- [GIVEN PROBLEM]
Rewrite the material below, replacing every "OpenSans-Bold.ttf" with "Roboto-Bold.ttf" and leaving everything else unchanged.

- [SUPPLIED MATERIAL]

/---

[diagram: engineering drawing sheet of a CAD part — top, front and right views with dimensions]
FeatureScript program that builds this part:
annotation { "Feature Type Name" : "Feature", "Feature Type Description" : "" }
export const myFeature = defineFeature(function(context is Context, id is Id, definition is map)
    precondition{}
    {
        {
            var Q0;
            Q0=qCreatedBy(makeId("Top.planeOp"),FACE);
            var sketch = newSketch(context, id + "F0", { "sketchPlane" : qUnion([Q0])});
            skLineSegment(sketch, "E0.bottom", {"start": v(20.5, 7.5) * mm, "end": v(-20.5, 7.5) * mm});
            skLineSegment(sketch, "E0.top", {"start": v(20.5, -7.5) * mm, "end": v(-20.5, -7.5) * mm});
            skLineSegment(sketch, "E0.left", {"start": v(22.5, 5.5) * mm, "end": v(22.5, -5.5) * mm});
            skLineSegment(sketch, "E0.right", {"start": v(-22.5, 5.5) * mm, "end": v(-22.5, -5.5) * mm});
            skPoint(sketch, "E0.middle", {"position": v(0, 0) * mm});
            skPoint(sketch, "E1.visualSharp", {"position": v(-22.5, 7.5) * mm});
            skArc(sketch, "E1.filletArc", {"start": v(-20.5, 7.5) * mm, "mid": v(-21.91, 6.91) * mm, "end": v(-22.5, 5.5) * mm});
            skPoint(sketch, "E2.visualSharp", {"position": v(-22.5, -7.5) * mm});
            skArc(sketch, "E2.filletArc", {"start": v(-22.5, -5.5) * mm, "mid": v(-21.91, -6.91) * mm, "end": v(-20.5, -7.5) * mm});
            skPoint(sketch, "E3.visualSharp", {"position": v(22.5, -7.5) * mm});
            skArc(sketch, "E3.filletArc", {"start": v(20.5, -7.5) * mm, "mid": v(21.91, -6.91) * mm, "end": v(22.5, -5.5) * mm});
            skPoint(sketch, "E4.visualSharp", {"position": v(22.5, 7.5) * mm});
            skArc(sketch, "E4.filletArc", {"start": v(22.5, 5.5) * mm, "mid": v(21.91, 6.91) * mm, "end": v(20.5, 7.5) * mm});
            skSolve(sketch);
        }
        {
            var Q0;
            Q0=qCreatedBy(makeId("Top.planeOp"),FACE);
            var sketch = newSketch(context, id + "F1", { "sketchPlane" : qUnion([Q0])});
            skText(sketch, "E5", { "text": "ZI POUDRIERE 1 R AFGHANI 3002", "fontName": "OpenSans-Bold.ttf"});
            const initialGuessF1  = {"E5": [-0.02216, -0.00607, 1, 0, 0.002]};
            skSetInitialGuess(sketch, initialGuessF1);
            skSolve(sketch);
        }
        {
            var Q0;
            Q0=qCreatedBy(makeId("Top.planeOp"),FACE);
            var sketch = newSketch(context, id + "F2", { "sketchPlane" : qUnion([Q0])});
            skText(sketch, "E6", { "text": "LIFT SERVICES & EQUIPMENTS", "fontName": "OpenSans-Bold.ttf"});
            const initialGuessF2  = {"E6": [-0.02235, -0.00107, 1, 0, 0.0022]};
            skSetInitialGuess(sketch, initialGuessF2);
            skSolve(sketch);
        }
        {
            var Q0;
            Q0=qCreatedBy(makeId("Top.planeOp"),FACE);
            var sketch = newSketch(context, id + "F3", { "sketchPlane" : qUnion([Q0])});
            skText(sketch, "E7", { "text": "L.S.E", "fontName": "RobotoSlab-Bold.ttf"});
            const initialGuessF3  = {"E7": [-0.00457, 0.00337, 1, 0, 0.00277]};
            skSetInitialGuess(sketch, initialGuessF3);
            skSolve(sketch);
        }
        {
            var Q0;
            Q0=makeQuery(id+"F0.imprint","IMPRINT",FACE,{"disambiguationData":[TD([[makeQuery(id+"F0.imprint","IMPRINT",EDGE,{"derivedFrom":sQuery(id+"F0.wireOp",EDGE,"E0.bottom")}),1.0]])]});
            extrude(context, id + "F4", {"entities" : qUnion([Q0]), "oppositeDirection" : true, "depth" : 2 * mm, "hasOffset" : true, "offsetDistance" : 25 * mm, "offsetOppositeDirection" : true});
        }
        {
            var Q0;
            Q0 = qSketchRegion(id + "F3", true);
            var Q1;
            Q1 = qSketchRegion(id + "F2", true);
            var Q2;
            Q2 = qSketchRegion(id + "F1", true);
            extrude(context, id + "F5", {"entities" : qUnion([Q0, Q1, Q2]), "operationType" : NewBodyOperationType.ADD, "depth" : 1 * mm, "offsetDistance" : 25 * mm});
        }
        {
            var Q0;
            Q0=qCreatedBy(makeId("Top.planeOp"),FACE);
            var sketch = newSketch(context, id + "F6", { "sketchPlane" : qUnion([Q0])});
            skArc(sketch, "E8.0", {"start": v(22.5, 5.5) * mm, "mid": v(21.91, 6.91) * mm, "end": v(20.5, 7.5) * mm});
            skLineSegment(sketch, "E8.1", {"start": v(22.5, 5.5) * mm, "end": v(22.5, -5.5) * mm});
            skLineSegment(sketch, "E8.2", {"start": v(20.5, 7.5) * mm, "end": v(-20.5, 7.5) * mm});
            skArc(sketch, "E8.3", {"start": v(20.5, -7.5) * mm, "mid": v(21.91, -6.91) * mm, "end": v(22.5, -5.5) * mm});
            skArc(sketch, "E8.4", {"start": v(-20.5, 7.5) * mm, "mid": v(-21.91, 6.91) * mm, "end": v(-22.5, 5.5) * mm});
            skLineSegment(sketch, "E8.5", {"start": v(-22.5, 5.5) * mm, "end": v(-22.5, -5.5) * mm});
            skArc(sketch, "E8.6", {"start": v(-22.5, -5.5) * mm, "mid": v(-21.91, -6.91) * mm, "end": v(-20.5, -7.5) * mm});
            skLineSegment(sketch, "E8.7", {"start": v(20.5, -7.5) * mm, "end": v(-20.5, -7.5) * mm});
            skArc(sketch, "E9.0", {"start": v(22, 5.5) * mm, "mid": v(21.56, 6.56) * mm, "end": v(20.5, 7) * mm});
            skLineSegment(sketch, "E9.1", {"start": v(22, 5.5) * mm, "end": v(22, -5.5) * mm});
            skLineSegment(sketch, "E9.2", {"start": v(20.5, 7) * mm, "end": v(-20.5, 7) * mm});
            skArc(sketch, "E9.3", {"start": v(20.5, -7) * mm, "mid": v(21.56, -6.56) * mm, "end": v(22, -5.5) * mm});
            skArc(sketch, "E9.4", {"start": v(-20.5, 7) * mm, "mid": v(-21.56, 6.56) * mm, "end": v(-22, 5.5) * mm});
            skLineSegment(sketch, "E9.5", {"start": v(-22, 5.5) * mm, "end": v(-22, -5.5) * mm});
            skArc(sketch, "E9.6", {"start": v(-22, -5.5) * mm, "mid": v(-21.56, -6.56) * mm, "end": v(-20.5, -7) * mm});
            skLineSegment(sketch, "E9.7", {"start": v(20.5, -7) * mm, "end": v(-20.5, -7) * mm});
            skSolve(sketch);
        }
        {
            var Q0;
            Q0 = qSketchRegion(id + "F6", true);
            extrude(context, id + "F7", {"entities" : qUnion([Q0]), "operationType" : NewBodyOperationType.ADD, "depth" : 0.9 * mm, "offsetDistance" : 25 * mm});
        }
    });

\---

- [RESULT]
[diagram: engineering drawing sheet of a CAD part — top, front and right views with dimensions]
FeatureScript program that builds this part:
annotation { "Feature Type Name" : "Feature", "Feature Type Description" : "" }
export const myFeature = defineFeature(function(context is Context, id is Id, definition is map)
    precondition{}
    {
        {
            var Q0;
            Q0=qCreatedBy(makeId("Top.planeOp"),FACE);
            var sketch = newSketch(context, id + "F0", { "sketchPlane" : qUnion([Q0])});
            skLineSegment(sketch, "E0.bottom", {"start": v(20.5, 7.5) * mm, "end": v(-20.5, 7.5) * mm});
            skLineSegment(sketch, "E0.top", {"start": v(20.5, -7.5) * mm, "end": v(-20.5, -7.5) * mm});
            skLineSegment(sketch, "E0.left", {"start": v(22.5, 5.5) * mm, "end": v(22.5, -5.5) * mm});
            skLineSegment(sketch, "E0.right", {"start": v(-22.5, 5.5) * mm, "end": v(-22.5, -5.5) * mm});
            skPoint(sketch, "E0.middle", {"position": v(0, 0) * mm});
            skPoint(sketch, "E1.visualSharp", {"position": v(-22.5, 7.5) * mm});
            skArc(sketch, "E1.filletArc", {"start": v(-20.5, 7.5) * mm, "mid": v(-21.91, 6.91) * mm, "end": v(-22.5, 5.5) * mm});
            skPoint(sketch, "E2.visualSharp", {"position": v(-22.5, -7.5) * mm});
            skArc(sketch, "E2.filletArc", {"start": v(-22.5, -5.5) * mm, "mid": v(-21.91, -6.91) * mm, "end": v(-20.5, -7.5) * mm});
            skPoint(sketch, "E3.visualSharp", {"position": v(22.5, -7.5) * mm});
            skArc(sketch, "E3.filletArc", {"start": v(20.5, -7.5) * mm, "mid": v(21.91, -6.91) * mm, "end": v(22.5, -5.5) * mm});
            skPoint(sketch, "E4.visualSharp", {"position": v(22.5, 7.5) * mm});
            skArc(sketch, "E4.filletArc", {"start": v(22.5, 5.5) * mm, "mid": v(21.91, 6.91) * mm, "end": v(20.5, 7.5) * mm});
            skSolve(sketch);
        }
        {
            var Q0;
            Q0=qCreatedBy(makeId("Top.planeOp"),FACE);
            var sketch = newSketch(context, id + "F1", { "sketchPlane" : qUnion([Q0])});
            skText(sketch, "E5", { "text": "ZI POUDRIERE 1 R AFGHANI 3002", "fontName": "Roboto-Bold.ttf"});
            const initialGuessF1  = {"E5": [-0.02216, -0.00607, 1, 0, 0.002]};
            skSetInitialGuess(sketch, initialGuessF1);
            skSolve(sketch);
        }
        {
            var Q0;
            Q0=qCreatedBy(makeId("Top.planeOp"),FACE);
            var sketch = newSketch(context, id + "F2", { "sketchPlane" : qUnion([Q0])});
            skText(sketch, "E6", { "text": "LIFT SERVICES & EQUIPMENTS", "fontName": "Roboto-Bold.ttf"});
            const initialGuessF2  = {"E6": [-0.02235, -0.00107, 1, 0, 0.0022]};
            skSetInitialGuess(sketch, initialGuessF2);
            skSolve(sketch);
        }
        {
            var Q0;
            Q0=qCreatedBy(makeId("Top.planeOp"),FACE);
            var sketch = newSketch(context, id + "F3", { "sketchPlane" : qUnion([Q0])});
            skText(sketch, "E7", { "text": "L.S.E", "fontName": "RobotoSlab-Bold.ttf"});
            const initialGuessF3  = {"E7": [-0.00457, 0.00337, 1, 0, 0.00277]};
            skSetInitialGuess(sketch, initialGuessF3);
            skSolve(sketch);
        }
        {
            var Q0;
            Q0=makeQuery(id+"F0.imprint","IMPRINT",FACE,{"disambiguationData":[TD([[makeQuery(id+"F0.imprint","IMPRINT",EDGE,{"derivedFrom":sQuery(id+"F0.wireOp",EDGE,"E0.bottom")}),1.0]])]});
            extrude(context, id + "F4", {"entities" : qUnion([Q0]), "oppositeDirection" : true, "depth" : 2 * mm, "hasOffset" : true, "offsetDistance" : 25 * mm, "offsetOppositeDirection" : true});
        }
        {
            var Q0;
            Q0 = qSketchRegion(id + "F3", true);
            var Q1;
            Q1 = qSketchRegion(id + "F2", true);
            var Q2;
            Q2 = qSketchRegion(id + "F1", true);
            extrude(context, id + "F5", {"entities" : qUnion([Q0, Q1, Q2]), "operationType" : NewBodyOperationType.ADD, "depth" : 1 * mm, "offsetDistance" : 25 * mm});
        }
        {
            var Q0;
            Q0=qCreatedBy(makeId("Top.planeOp"),FACE);
            var sketch = newSketch(context, id + "F6", { "sketchPlane" : qUnion([Q0])});
            skArc(sketch, "E8.0", {"start": v(22.5, 5.5) * mm, "mid": v(21.91, 6.91) * mm, "end": v(20.5, 7.5) * mm});
            skLineSegment(sketch, "E8.1", {"start": v(22.5, 5.5) * mm, "end": v(22.5, -5.5) * mm});
            skLineSegment(sketch, "E8.2", {"start": v(20.5, 7.5) * mm, "end": v(-20.5, 7.5) * mm});
            skArc(sketch, "E8.3", {"start": v(20.5, -7.5) * mm, "mid": v(21.91, -6.91) * mm, "end": v(22.5, -5.5) * mm});
            skArc(sketch, "E8.4", {"start": v(-20.5, 7.5) * mm, "mid": v(-21.91, 6.91) * mm, "end": v(-22.5, 5.5) * mm});
            skLineSegment(sketch, "E8.5", {"start": v(-22.5, 5.5) * mm, "end": v(-22.5, -5.5) * mm});
            skArc(sketch, "E8.6", {"start": v(-22.5, -5.5) * mm, "mid": v(-21.91, -6.91) * mm, "end": v(-20.5, -7.5) * mm});
            skLineSegment(sketch, "E8.7", {"start": v(20.5, -7.5) * mm, "end": v(-20.5, -7.5) * mm});
            skArc(sketch, "E9.0", {"start": v(22, 5.5) * mm, "mid": v(21.56, 6.56) * mm, "end": v(20.5, 7) * mm});
            skLineSegment(sketch, "E9.1", {"start": v(22, 5.5) * mm, "end": v(22, -5.5) * mm});
            skLineSegment(sketch, "E9.2", {"start": v(20.5, 7) * mm, "end": v(-20.5, 7) * mm});
            skArc(sketch, "E9.3", {"start": v(20.5, -7) * mm, "mid": v(21.56, -6.56) * mm, "end": v(22, -5.5) * mm});
            skArc(sketch, "E9.4", {"start": v(-20.5, 7) * mm, "mid": v(-21.56, 6.56) * mm, "end": v(-22, 5.5) * mm});
            skLineSegment(sketch, "E9.5", {"start": v(-22, 5.5) * mm, "end": v(-22, -5.5) * mm});
            skArc(sketch, "E9.6", {"start": v(-22, -5.5) * mm, "mid": v(-21.56, -6.56) * mm, "end": v(-20.5, -7) * mm});
            skLineSegment(sketch, "E9.7", {"start": v(20.5, -7) * mm, "end": v(-20.5, -7) * mm});
            skSolve(sketch);
        }
        {
            var Q0;
            Q0 = qSketchRegion(id + "F6", true);
            extrude(context, id + "F7", {"entities" : qUnion([Q0]), "operationType" : NewBodyOperationType.ADD, "depth" : 0.9 * mm, "offsetDistance" : 25 * mm});
        }
    });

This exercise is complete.